Strong product range reduction was helping the company’s recovery, it claimed. “It had too much product choice,” explained Neil Saunders, managing director of analyst Conlumino.
The company had struggled with “a proliferation of offers and deals that left customers confused about the value they were getting; standards that were highly variable across the chain; mediocre levels of customer service; and stores and products that often looked tired and unappealing”, he said.
However, despite a decline in sales, an improvement in like-for-like sales over the first quarter of the year was a testament to Tesco’s productivity, claimed the company’s chief executive Dave Lewis. “Customers are experiencing better service, better availability and lower, more stable prices and are buying more things, more often, at Tesco,” he said.

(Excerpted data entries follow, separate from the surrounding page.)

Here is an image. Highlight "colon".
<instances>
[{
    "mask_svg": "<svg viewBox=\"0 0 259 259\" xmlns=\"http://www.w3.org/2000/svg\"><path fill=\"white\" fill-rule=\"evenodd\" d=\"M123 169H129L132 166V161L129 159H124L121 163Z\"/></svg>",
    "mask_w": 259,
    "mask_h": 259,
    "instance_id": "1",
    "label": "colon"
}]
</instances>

Speaking of the outcome of range reduction, Lewis added: “Our range reviews are progressing well, enabling us to simplify our offer, further reduce prices and increase availability. We have completed initial range reviews in 15 categories, reducing the number to 20% whilst still retaining a market-leading level of choice.” This had resulted in 180,000 more customers shopping at the chain, according to Lewis.
Out of the wilderness
Like-for-like sales declines in the UK of 4% in the first quarter of last year slowed to 1.3% this year. Group like-for-like sales fell by 1.3% versus 3.4% in the same period last year.
Price cuts on 300 branded products across the quarter, on top of earlier price cutting on brands, was helping Tesco to revive its fortunes, it said.
Jon Copestake, retail analyst at the Economist Intelligence Unit, stated that it was unusual to hail a decline in like-for-like sales as a success in a company as large as Tesco. However, the current performance could be the start of a “turnaround in fortunes” for the firm. “With sales shrinking at a slower rate than in the previous four quarters and transaction volumes growing, there is an indication that lower prices and margins are clawing back customers in the UK,” he explained.
Saunders added: “In essence, this appears to be the beginning of the end of Tesco’s period in the wilderness.”